Skeletal landmark data
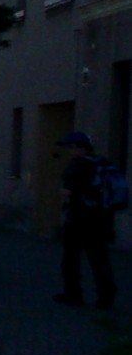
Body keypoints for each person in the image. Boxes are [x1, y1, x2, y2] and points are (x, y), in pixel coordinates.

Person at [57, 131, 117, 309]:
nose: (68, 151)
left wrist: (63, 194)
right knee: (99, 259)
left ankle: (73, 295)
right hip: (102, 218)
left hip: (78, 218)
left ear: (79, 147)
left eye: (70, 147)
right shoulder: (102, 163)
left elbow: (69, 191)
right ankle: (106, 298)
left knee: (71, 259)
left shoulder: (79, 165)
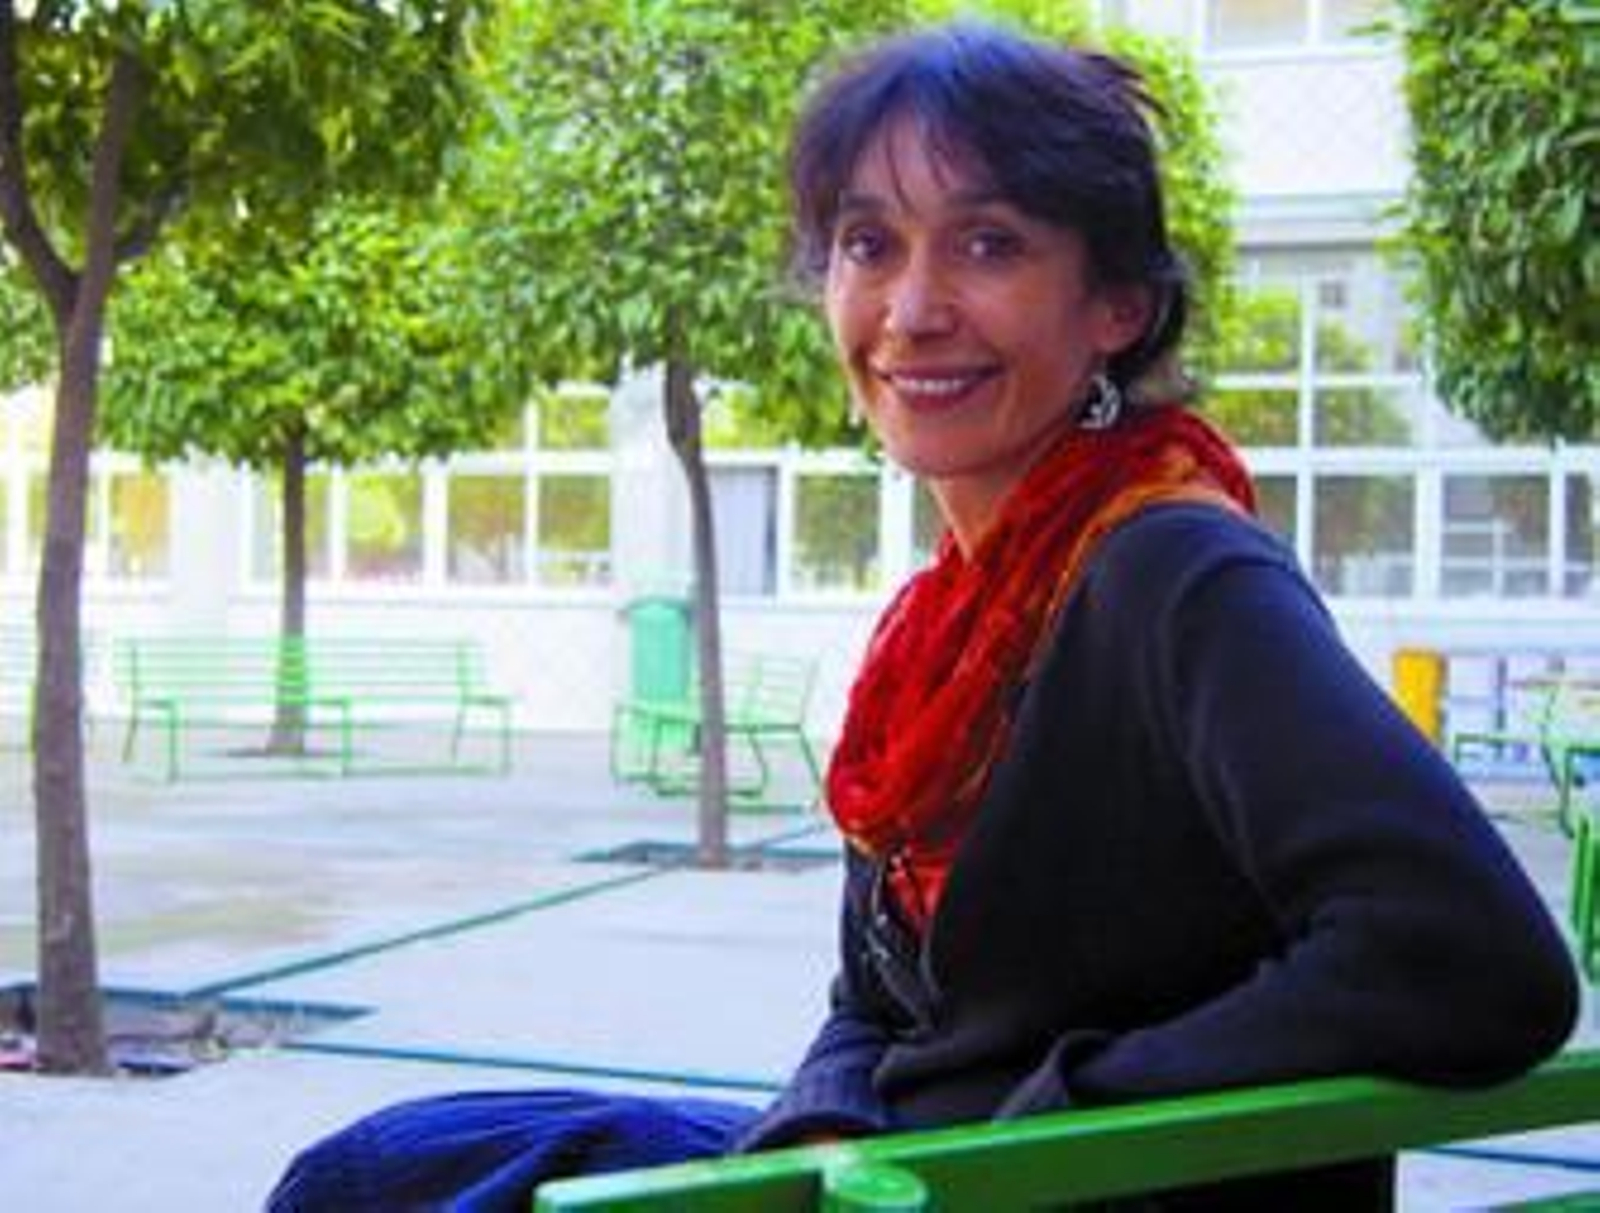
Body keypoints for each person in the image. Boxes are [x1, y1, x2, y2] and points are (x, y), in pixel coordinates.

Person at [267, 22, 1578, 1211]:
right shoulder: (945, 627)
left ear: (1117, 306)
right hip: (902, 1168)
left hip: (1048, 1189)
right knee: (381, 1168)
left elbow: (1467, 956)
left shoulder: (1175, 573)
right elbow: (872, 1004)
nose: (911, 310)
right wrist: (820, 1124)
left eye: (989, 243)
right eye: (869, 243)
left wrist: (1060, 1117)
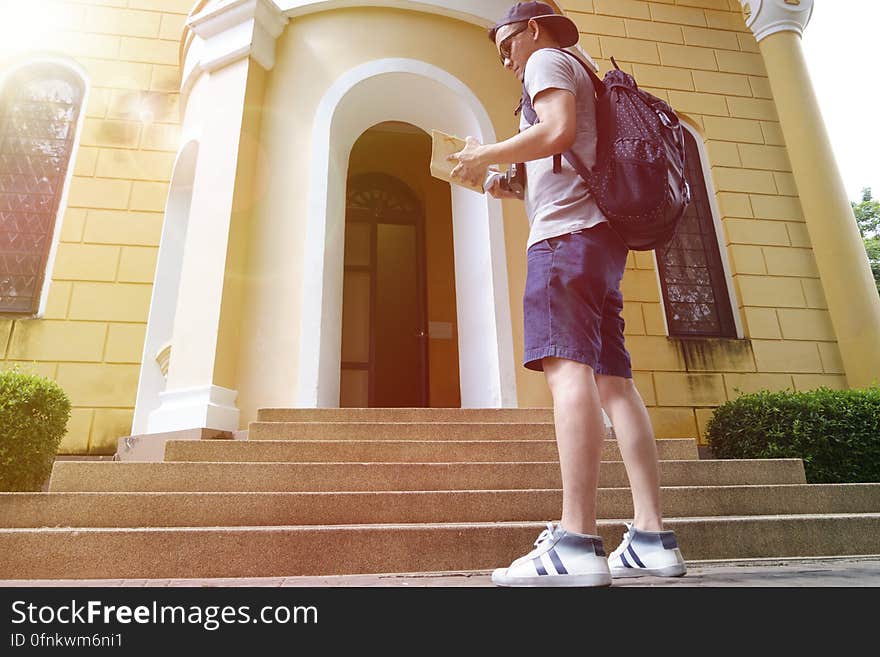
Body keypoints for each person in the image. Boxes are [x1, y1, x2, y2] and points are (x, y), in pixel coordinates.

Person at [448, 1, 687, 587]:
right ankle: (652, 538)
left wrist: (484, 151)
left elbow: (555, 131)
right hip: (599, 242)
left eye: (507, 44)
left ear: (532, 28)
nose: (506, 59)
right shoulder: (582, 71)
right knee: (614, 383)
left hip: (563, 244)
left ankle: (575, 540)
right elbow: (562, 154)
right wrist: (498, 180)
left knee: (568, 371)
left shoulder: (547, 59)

EXERCISE BRIEF: Although pictures appear among the records above, write out exactly only the lines from the one that has "right shoulder: (102, 163)" through the one that has "nose: (506, 59)", and leave the pictures out.

ANSWER TO THIS PROBLEM:
right shoulder: (102, 163)
left elbow: (69, 191)
right ankle: (106, 298)
left knee: (71, 259)
left shoulder: (79, 165)
Body keypoints for each person in the image. Boxes are [x1, y1, x2, y2] and points are (x, y), in pixel coordinates.

Person at [267, 22, 1578, 1211]:
right shoulder: (945, 627)
left ear: (1117, 306)
right hip: (902, 1168)
left hip: (1048, 1189)
right knee: (381, 1168)
left elbow: (1467, 956)
left shoulder: (1175, 573)
right elbow: (872, 1004)
nose: (911, 310)
right wrist: (820, 1124)
left eye: (989, 243)
right eye: (869, 243)
left wrist: (1060, 1117)
Body keypoints for each person in the image. Boxes are [x1, y1, x2, y2] and points are (x, y), in pixel coordinates.

Person at [448, 1, 687, 587]:
right ankle: (652, 538)
left wrist: (484, 151)
left elbow: (555, 131)
right hip: (599, 242)
left eye: (507, 44)
left ear: (532, 28)
nose: (506, 59)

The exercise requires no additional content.